Le courtier grossiste en assurances, qui fait l'objet de poursuites, reproche au Groupe Pasteur Mutualité de l'avoir acculé à la faillite

Assor va déposer le bilan dans les jours qui viennent. Mais le courtier grossiste en assurances santé et IARD a pu décocher une dernière flèche. Dans un communiqué envoyé vendredi, il met en cause son ancien client Groupe Pasteur Mutualité (GPM) et annonce l’avoir assigné.

En octobre, ce dernier a résilié le portefeuille de 30.000 contrats (selon Assor, GPM parlant lui de 20.000 adhérents), qu’il avait repris dans le cadre d’un partenariat stratégique noué en 2010. Ce contrat (qui rendait possible l’acquisition d’Assor fin 2013) a été rompu dans la foulée.

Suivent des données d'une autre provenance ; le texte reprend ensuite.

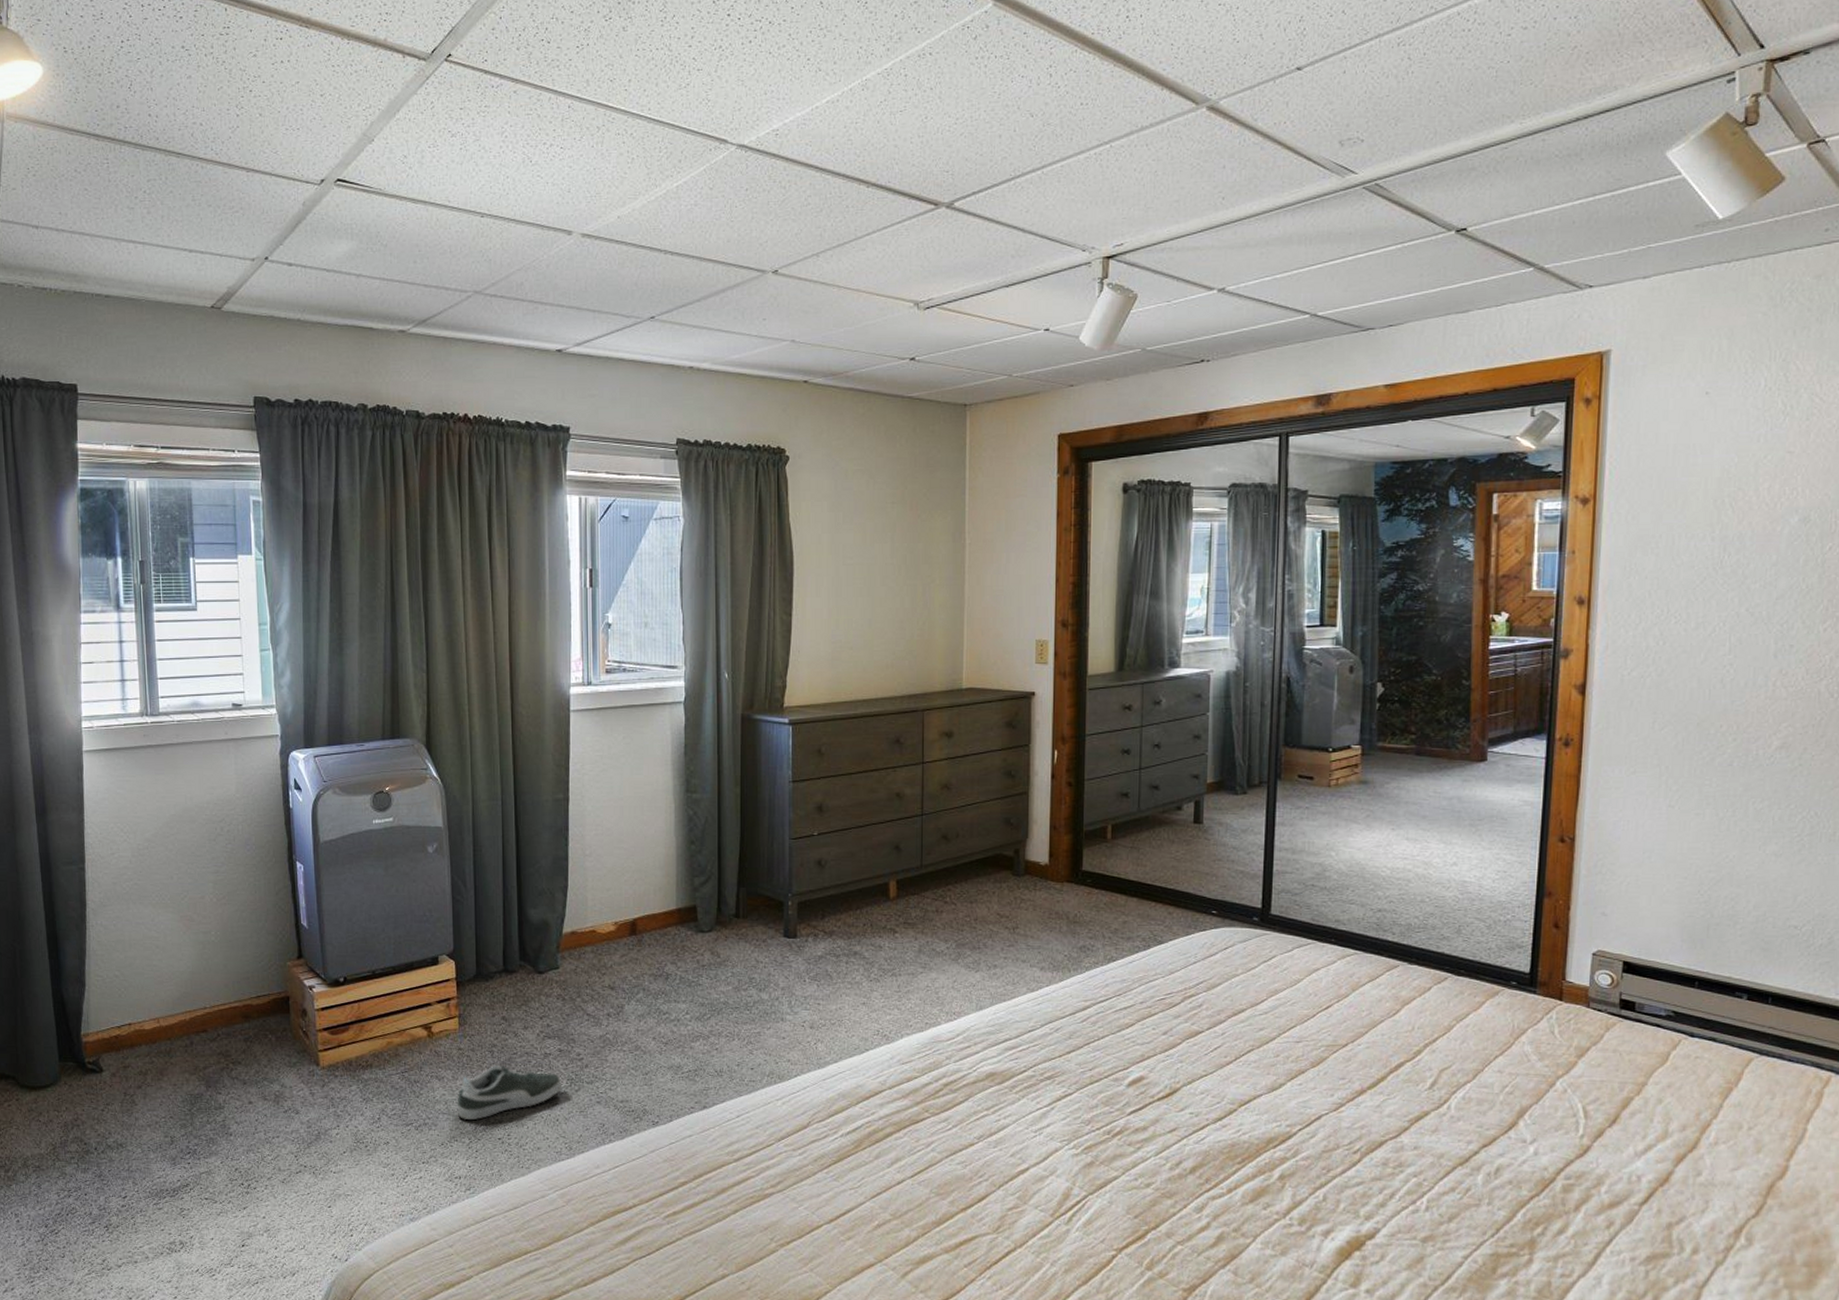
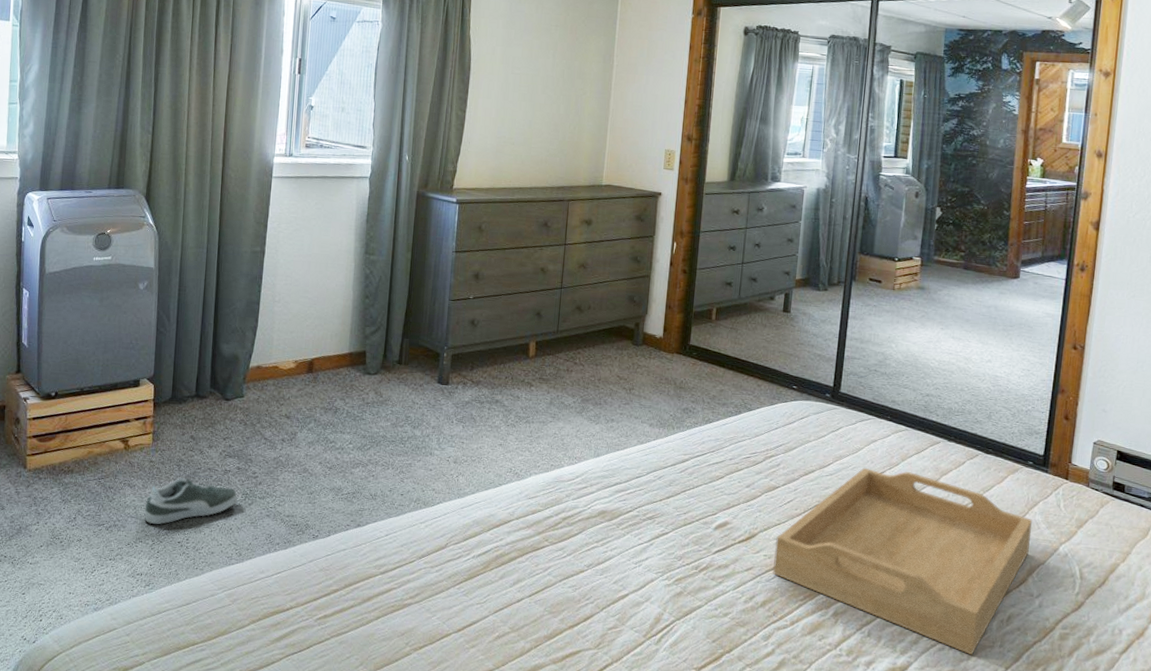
serving tray: none [1201,1002,1521,1217] -> present [772,467,1033,656]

«En 2013, nous avons apuré tous les sinistres de l’année 2012, et continué à garantir quelques centaines de contrats que nous avons repris par application de la loi Evin. En tout état de cause, nous n’avions pas l’intention après résiliation, de reprendre le portefeuille d’Assor, qui ne correspond pas à notre stratégie, tournée vers les professionnels de santé», se défend Thierry Lorente, directeur général de GPM depuis décembre 2012 et ancien directeur du développement. Le préjudice total se monte à environ 25 millions d’euros, qui ont fait basculer ses comptes 2012 dans le rouge.

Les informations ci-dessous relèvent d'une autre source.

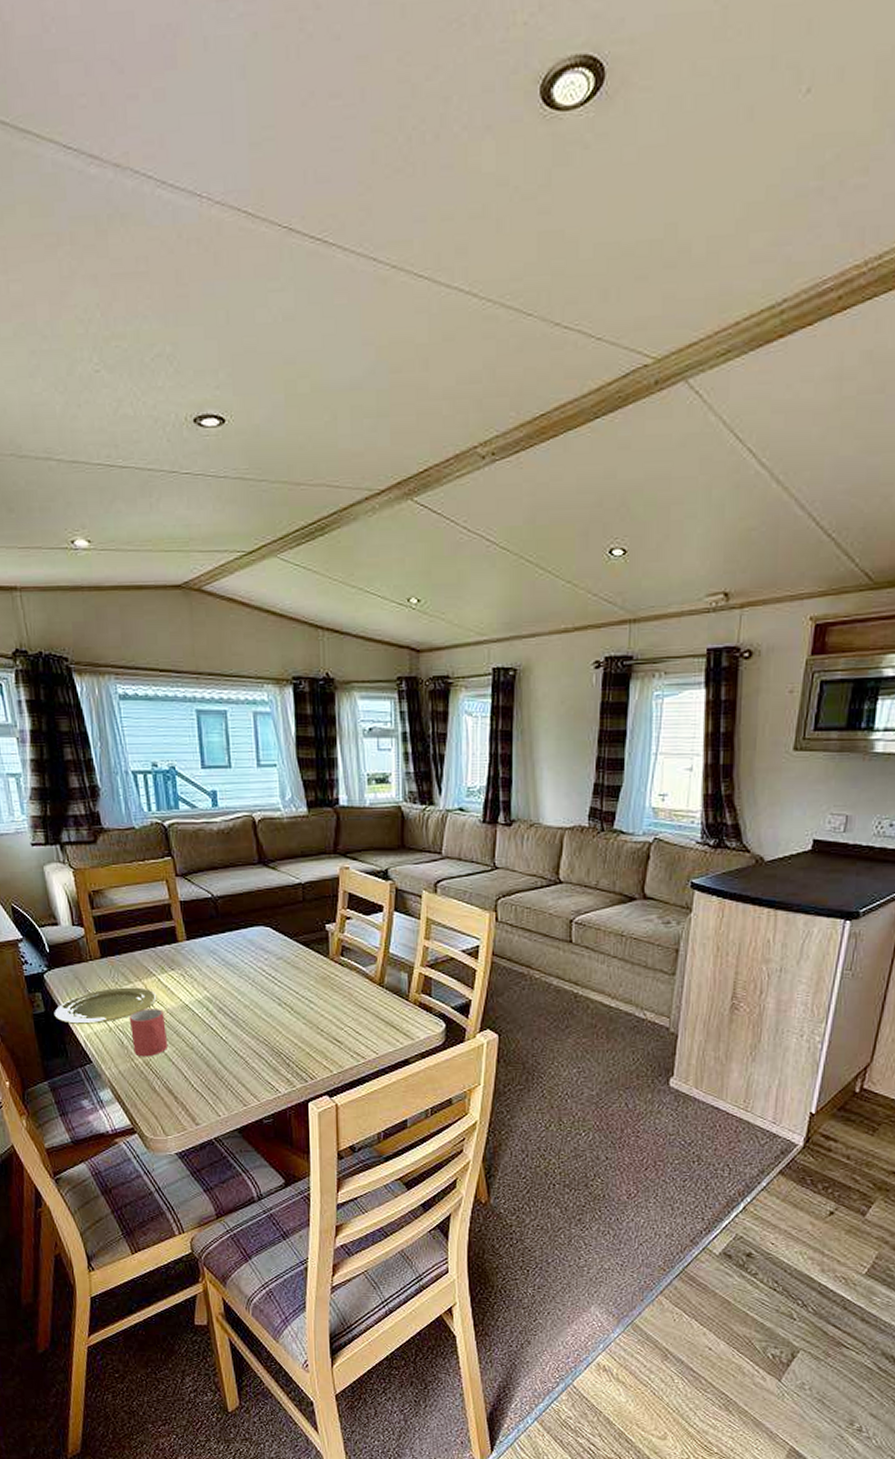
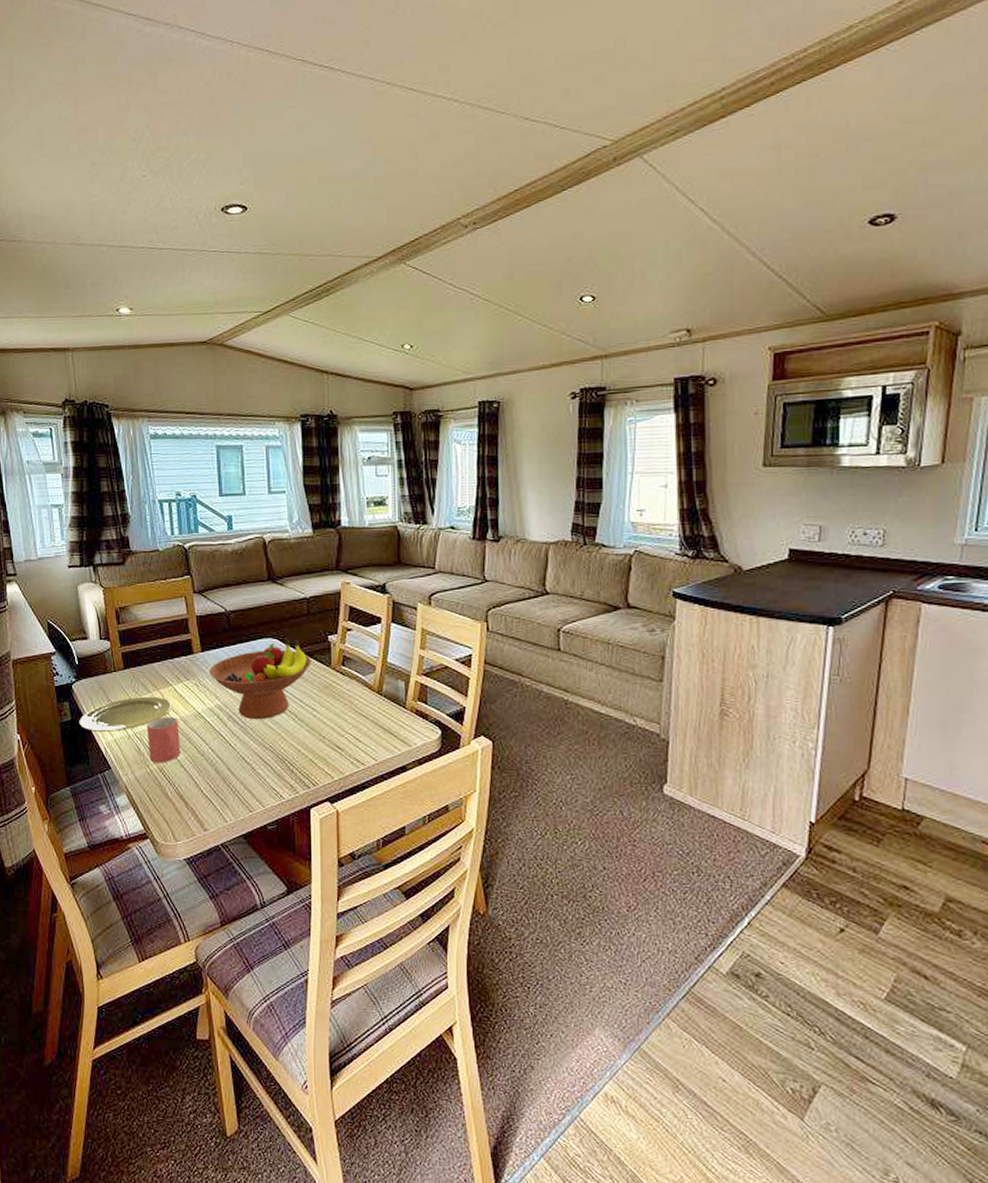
fruit bowl: none [196,927,307,1012] -> present [210,639,311,720]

Le mutualiste a déjà récupéré 2,4 millions d’euros à la suite des décisions du tribunal de commerce de Paris. Par ailleurs, le parquet de Paris a décidé d’ouvrir une enquête pénale.

L’affaire est ancienne et met en lumière le fonctionnement parfois opaque des courtiers grossistes et de la gestion difficile des accords de délégation par les assureurs. Plusieurs clients reprochaient notamment à Assor des retards importants dans le paiement des prestations, alors qu’il percevait les cotisations des assurés et sachant qu’il avait au préalable, selon une pratique courante, sollicité d’importantes avances de trésorerie.

En avril dernier, le directeur général de Swiss Life avait blâmé la passivité de l’Autorité de contrôle prudentiel. Mais les assureurs ne sont pas exempts de reproche, comme l’a fait remarquer le superviseur par courrier: les assureurs sont entièrement responsables des délégations qu’ils accordent. Contacté par L’Agefi, Assor affirme que les différends avec ses autres créanciers avaient été entretemps aplanis.

Cette affaire a d’ailleurs coûté sa place à l’ancien DG de GPM Jean-Marc Boyer, signataire du partenariat en 2010. Le dirigeant siégeait même au conseil de surveillance d’Assor au nom de la mutuelle, puisque, selon le courtier, c’est GPM qui percevait les jetons de présence.